• [About this task]: The lines to return are those below that contain the word "pieces".

• [Data to process]:
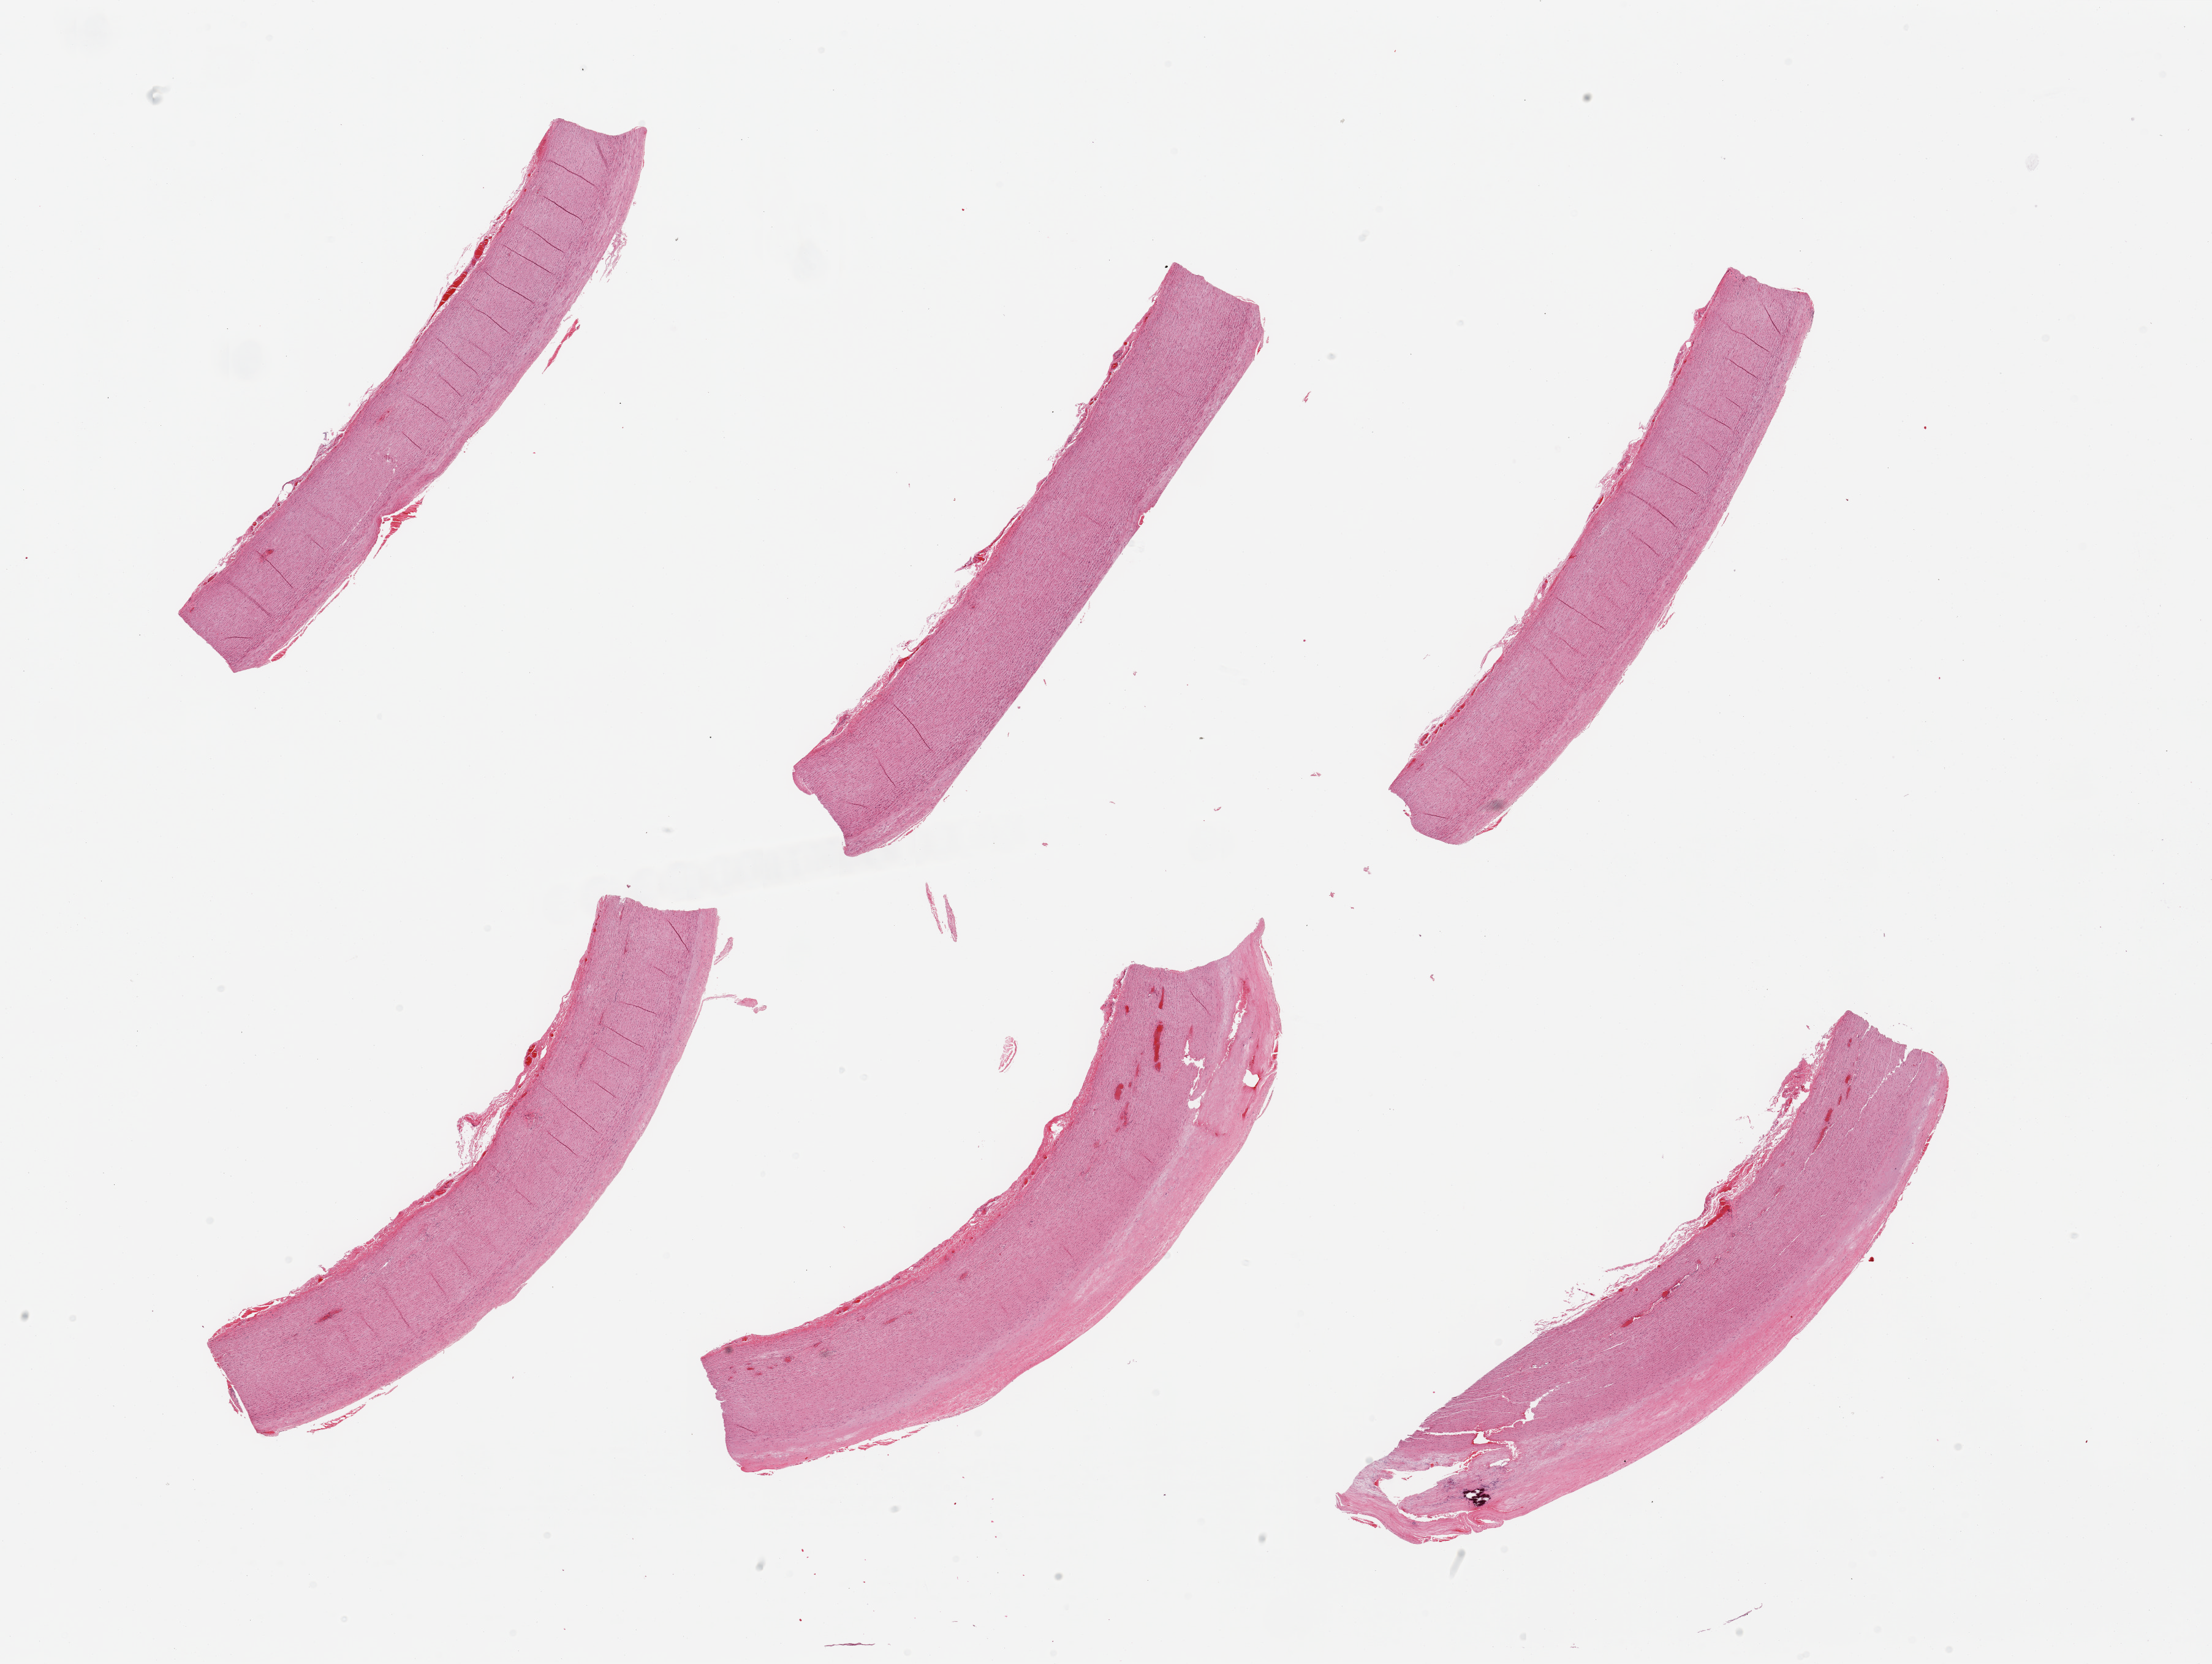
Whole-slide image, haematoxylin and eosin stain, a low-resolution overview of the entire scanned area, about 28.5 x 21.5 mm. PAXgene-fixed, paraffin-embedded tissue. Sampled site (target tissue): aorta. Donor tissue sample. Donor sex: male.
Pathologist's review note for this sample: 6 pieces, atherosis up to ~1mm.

...

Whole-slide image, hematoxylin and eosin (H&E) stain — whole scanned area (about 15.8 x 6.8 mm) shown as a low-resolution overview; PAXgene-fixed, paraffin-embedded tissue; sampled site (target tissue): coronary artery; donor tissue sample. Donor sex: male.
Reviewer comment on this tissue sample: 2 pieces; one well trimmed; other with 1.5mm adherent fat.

• [Reply]:
Pathologist's review note for this sample: 6 pieces, atherosis up to ~1mm.
Reviewer comment on this tissue sample: 2 pieces; one well trimmed; other with 1.5mm adherent fat.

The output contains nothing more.